* Work instructions
For the entries below, the result should be an exact transcription of the lines from the one with "padding-left:20px; width:230px; flex:none;" up to and including the one with "padding-left:6px; width:230px; flex:none;", and only those.

Before-and-after page screenshots

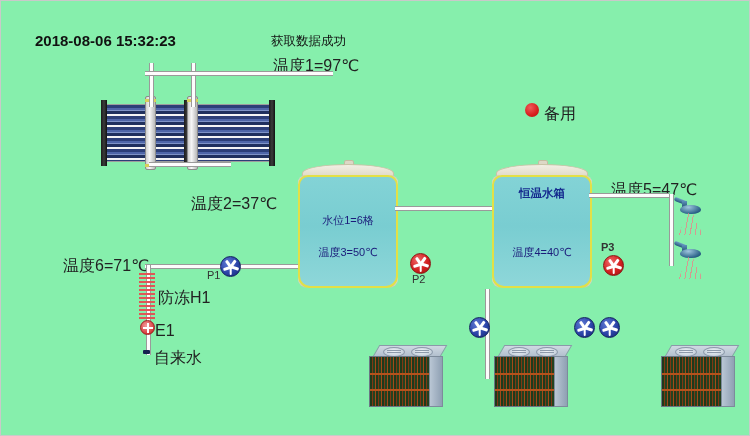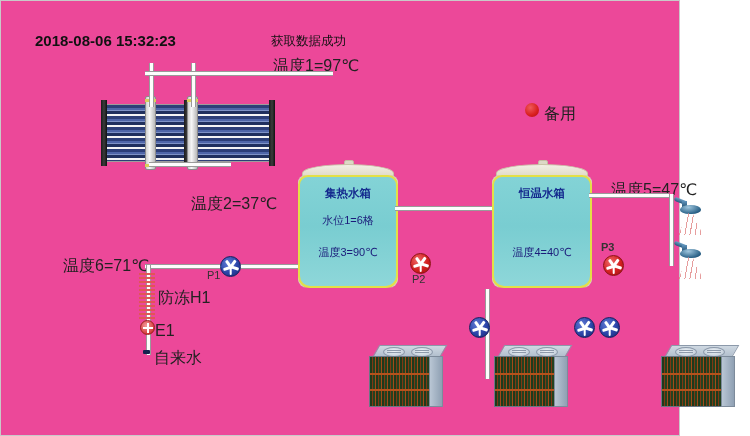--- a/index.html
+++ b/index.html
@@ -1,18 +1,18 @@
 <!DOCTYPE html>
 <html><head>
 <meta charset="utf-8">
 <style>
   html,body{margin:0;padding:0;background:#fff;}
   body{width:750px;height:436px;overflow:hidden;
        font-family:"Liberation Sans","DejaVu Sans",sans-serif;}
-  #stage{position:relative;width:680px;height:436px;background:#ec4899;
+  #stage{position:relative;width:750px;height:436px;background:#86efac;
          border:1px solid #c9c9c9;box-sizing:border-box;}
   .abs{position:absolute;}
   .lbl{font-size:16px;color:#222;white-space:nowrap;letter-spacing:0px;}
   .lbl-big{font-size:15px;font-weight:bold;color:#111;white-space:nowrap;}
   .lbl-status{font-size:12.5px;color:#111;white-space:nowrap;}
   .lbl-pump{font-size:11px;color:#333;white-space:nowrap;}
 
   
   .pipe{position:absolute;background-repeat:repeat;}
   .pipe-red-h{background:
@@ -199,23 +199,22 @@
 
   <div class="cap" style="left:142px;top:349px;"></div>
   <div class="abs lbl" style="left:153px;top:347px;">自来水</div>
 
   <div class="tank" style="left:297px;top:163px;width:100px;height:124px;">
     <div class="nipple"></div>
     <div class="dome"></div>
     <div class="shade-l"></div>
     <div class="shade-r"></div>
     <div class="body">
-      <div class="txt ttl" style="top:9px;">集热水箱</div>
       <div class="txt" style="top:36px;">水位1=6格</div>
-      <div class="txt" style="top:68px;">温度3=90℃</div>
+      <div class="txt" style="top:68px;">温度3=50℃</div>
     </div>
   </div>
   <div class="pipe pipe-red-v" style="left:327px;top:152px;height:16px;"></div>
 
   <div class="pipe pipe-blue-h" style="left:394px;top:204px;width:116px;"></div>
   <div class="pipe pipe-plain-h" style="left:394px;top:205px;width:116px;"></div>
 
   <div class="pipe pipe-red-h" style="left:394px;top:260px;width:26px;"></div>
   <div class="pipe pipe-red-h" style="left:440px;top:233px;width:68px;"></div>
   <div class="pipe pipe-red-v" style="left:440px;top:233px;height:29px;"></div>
==
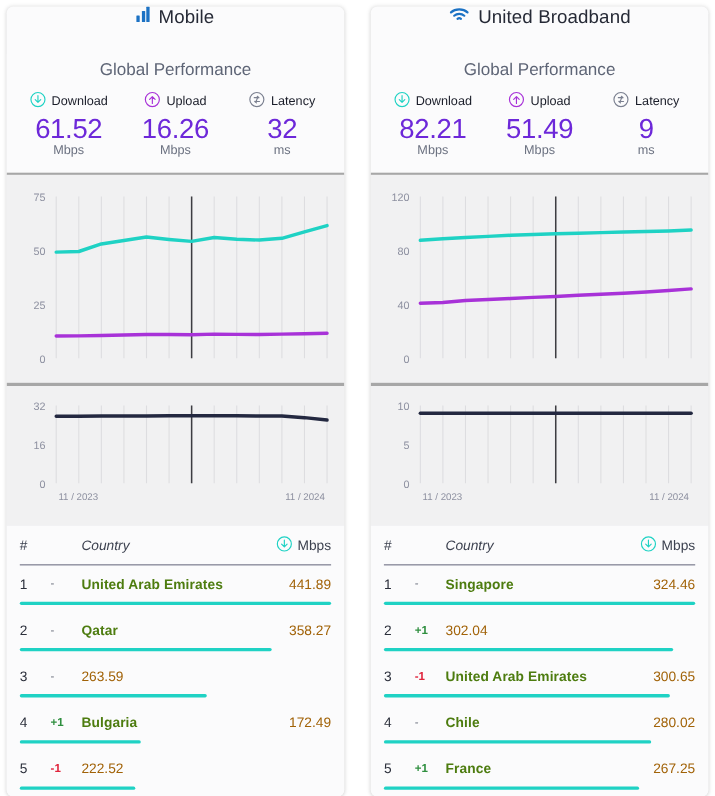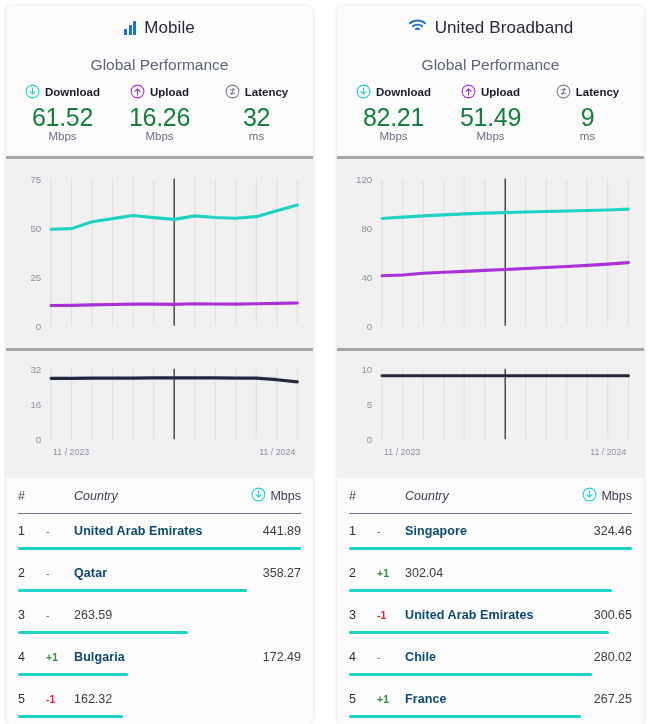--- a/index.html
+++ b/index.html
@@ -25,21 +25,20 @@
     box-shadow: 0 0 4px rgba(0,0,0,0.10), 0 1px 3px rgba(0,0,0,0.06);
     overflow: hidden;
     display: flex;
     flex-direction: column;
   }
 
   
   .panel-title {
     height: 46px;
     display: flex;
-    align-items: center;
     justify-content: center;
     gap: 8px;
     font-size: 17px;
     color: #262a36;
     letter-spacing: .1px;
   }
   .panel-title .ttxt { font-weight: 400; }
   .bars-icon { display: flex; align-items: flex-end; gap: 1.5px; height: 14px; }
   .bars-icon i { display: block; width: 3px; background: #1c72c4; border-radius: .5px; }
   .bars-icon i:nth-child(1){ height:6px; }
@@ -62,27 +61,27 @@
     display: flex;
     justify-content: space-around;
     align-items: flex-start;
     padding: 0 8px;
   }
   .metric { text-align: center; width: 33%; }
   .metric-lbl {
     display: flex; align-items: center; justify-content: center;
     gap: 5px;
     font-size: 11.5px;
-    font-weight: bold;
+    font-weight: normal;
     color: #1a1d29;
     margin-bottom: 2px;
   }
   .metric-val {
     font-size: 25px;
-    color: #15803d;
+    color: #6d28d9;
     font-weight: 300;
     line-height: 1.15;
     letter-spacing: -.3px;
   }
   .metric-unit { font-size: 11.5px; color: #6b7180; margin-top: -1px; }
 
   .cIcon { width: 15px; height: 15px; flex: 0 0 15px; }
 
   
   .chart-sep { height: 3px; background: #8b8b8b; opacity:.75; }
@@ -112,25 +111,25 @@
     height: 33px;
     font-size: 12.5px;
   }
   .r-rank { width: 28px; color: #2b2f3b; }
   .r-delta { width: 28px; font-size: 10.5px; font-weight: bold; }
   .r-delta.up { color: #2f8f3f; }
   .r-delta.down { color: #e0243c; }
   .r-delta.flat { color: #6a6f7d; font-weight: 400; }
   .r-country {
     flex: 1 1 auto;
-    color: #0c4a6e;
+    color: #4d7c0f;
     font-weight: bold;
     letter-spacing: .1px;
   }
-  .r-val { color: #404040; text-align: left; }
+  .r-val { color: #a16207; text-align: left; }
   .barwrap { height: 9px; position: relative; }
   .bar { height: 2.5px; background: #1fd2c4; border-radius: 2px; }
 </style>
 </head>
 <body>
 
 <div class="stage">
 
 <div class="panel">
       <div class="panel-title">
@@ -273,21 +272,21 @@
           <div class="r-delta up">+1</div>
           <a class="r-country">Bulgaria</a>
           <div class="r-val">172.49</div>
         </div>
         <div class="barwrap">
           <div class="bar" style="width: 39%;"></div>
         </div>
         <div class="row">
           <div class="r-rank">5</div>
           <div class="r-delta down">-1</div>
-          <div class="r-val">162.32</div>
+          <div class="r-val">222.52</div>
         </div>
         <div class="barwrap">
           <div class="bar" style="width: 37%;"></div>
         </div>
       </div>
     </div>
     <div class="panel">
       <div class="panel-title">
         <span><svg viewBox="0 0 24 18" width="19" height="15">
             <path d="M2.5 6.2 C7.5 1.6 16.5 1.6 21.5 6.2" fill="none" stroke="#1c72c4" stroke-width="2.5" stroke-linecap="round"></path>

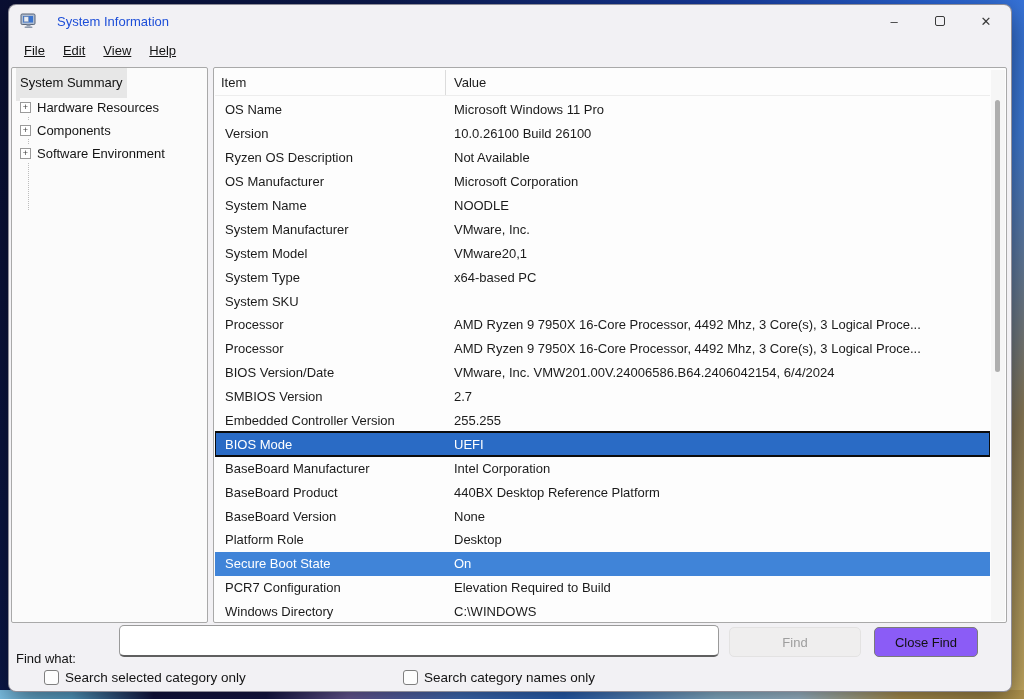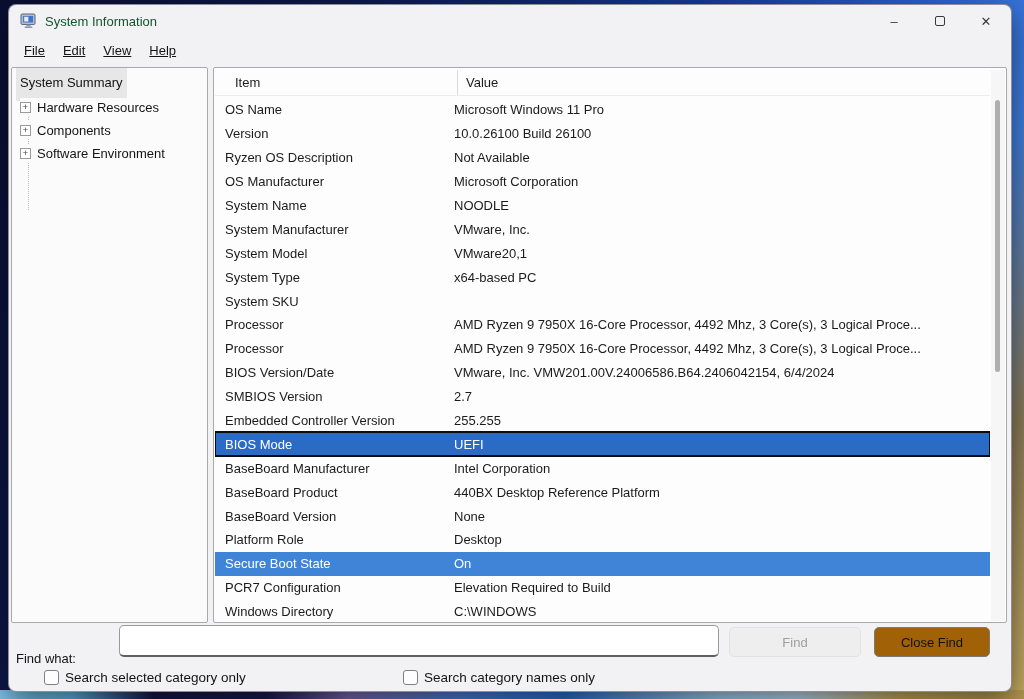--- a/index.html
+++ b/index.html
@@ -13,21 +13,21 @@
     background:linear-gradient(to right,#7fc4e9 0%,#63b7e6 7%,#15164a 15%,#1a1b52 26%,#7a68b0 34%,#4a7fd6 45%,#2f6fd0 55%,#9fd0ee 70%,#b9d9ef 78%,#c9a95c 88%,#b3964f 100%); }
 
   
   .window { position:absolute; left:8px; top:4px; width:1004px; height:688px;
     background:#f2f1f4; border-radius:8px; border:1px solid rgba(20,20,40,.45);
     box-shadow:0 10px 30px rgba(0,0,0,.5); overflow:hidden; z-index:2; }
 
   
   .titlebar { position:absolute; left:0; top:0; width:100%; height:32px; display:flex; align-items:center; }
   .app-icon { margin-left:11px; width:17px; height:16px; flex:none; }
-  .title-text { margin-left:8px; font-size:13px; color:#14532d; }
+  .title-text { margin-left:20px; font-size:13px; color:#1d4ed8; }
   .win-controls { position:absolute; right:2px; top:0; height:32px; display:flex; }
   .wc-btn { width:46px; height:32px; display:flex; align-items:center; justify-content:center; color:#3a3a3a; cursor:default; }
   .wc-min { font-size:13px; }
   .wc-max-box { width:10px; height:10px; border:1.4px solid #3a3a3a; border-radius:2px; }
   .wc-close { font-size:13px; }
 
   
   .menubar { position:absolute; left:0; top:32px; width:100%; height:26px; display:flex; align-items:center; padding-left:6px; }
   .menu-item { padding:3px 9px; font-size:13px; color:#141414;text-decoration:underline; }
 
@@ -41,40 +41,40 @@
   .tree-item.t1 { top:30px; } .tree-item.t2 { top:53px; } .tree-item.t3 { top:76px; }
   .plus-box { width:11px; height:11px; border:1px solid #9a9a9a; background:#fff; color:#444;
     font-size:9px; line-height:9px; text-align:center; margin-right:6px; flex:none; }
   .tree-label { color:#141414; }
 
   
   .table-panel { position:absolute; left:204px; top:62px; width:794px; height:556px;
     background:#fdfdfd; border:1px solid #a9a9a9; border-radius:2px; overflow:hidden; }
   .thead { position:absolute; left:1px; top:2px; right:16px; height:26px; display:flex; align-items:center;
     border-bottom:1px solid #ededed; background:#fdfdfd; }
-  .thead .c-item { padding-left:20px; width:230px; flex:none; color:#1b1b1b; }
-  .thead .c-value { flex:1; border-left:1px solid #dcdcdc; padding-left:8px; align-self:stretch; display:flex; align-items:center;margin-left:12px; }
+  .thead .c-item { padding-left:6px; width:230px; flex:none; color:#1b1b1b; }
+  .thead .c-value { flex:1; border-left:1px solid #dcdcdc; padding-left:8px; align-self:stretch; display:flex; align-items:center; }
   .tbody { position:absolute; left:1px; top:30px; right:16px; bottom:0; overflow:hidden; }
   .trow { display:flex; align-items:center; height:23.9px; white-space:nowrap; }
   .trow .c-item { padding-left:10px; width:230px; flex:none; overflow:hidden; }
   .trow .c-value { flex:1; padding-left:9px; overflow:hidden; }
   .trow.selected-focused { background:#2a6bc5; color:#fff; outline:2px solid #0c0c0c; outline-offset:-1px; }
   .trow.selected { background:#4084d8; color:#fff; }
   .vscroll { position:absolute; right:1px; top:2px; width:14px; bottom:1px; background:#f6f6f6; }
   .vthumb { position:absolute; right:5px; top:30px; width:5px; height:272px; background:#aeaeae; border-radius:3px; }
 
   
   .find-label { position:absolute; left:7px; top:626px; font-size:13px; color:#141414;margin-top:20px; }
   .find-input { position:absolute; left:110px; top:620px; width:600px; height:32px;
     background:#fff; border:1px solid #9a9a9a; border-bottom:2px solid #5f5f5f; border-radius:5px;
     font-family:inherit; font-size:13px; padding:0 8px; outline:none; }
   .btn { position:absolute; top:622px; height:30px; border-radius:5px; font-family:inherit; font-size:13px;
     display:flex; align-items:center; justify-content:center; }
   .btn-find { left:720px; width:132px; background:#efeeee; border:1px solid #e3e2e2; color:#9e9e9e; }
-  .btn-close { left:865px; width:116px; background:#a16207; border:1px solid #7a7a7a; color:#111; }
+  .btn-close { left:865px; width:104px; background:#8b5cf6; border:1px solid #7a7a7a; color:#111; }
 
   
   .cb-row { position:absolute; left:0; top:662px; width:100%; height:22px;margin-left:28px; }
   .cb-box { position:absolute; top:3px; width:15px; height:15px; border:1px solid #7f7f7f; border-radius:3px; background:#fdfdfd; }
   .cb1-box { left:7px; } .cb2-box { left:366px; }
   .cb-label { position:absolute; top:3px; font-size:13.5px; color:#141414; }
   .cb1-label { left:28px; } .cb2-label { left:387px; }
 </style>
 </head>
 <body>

* Solved problem
-  .thead .c-item { padding-left:20px; width:230px; flex:none; color:#1b1b1b; }
-  .thead .c-value { flex:1; border-left:1px solid #dcdcdc; padding-left:8px; align-self:stretch; display:flex; align-items:center;margin-left:12px; }
+  .thead .c-item { padding-left:6px; width:230px; flex:none; color:#1b1b1b; }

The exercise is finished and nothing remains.